• **EXERCISE DETAILS**
The response must consist of every record, restated word for word.
===== RECORDS SHOWN
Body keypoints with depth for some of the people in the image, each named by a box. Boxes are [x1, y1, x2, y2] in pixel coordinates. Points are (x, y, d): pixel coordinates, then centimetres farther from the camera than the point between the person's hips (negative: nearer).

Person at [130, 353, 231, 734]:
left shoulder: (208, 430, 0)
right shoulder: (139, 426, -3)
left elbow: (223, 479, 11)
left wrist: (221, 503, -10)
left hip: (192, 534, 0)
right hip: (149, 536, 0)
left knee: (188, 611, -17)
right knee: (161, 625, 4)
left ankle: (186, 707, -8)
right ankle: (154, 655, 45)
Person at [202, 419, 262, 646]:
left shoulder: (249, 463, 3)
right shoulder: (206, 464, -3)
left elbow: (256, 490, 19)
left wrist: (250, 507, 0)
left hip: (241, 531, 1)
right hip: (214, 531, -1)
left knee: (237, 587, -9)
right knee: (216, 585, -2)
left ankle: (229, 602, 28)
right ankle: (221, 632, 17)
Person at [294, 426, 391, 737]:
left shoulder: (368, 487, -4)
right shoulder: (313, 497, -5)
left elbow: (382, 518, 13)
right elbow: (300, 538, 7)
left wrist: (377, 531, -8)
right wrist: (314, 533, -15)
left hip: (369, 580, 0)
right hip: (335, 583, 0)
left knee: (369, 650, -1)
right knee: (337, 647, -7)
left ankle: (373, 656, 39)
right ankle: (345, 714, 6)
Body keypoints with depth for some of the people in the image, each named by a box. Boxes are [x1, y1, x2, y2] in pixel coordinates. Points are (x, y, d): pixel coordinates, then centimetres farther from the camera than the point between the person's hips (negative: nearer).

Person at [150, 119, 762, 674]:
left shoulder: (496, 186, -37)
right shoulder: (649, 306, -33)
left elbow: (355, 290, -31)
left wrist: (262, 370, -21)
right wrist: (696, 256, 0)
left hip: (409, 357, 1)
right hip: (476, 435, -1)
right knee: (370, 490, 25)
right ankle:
==========
• **TASK RESPONSE**
Body keypoints with depth for some of the people in the image, each named by a box. Boxes are [x1, y1, x2, y2] in pixel coordinates. Points are (x, y, d): pixel coordinates, then centimetres farther from the camera than the point between the person's hips (negative: nearer).

Person at [130, 353, 231, 734]:
left shoulder: (208, 430, 0)
right shoulder: (139, 426, -3)
left elbow: (223, 479, 11)
left wrist: (221, 503, -10)
left hip: (192, 534, 0)
right hip: (149, 536, 0)
left knee: (188, 611, -17)
right knee: (161, 625, 4)
left ankle: (186, 707, -8)
right ankle: (154, 655, 45)
Person at [202, 419, 262, 646]:
left shoulder: (249, 463, 3)
right shoulder: (206, 464, -3)
left elbow: (256, 490, 19)
left wrist: (250, 507, 0)
left hip: (241, 531, 1)
right hip: (214, 531, -1)
left knee: (237, 587, -9)
right knee: (216, 585, -2)
left ankle: (229, 602, 28)
right ankle: (221, 632, 17)
Person at [294, 426, 391, 737]:
left shoulder: (368, 487, -4)
right shoulder: (313, 497, -5)
left elbow: (382, 518, 13)
right elbow: (300, 538, 7)
left wrist: (377, 531, -8)
right wrist: (314, 533, -15)
left hip: (369, 580, 0)
right hip: (335, 583, 0)
left knee: (369, 650, -1)
right knee: (337, 647, -7)
left ankle: (373, 656, 39)
right ankle: (345, 714, 6)
Body keypoints with depth for some of the people in the image, each named by a box. Boxes are [x1, y1, x2, y2] in pixel coordinates. Points are (x, y, d): pixel coordinates, then centimetres farther from the camera than the point between the person's hips (negative: nearer).

Person at [150, 119, 762, 674]:
left shoulder: (496, 186, -37)
right shoulder: (649, 306, -33)
left elbow: (355, 290, -31)
left wrist: (262, 370, -21)
right wrist: (696, 256, 0)
left hip: (409, 357, 1)
right hip: (476, 435, -1)
right knee: (370, 490, 25)
right ankle:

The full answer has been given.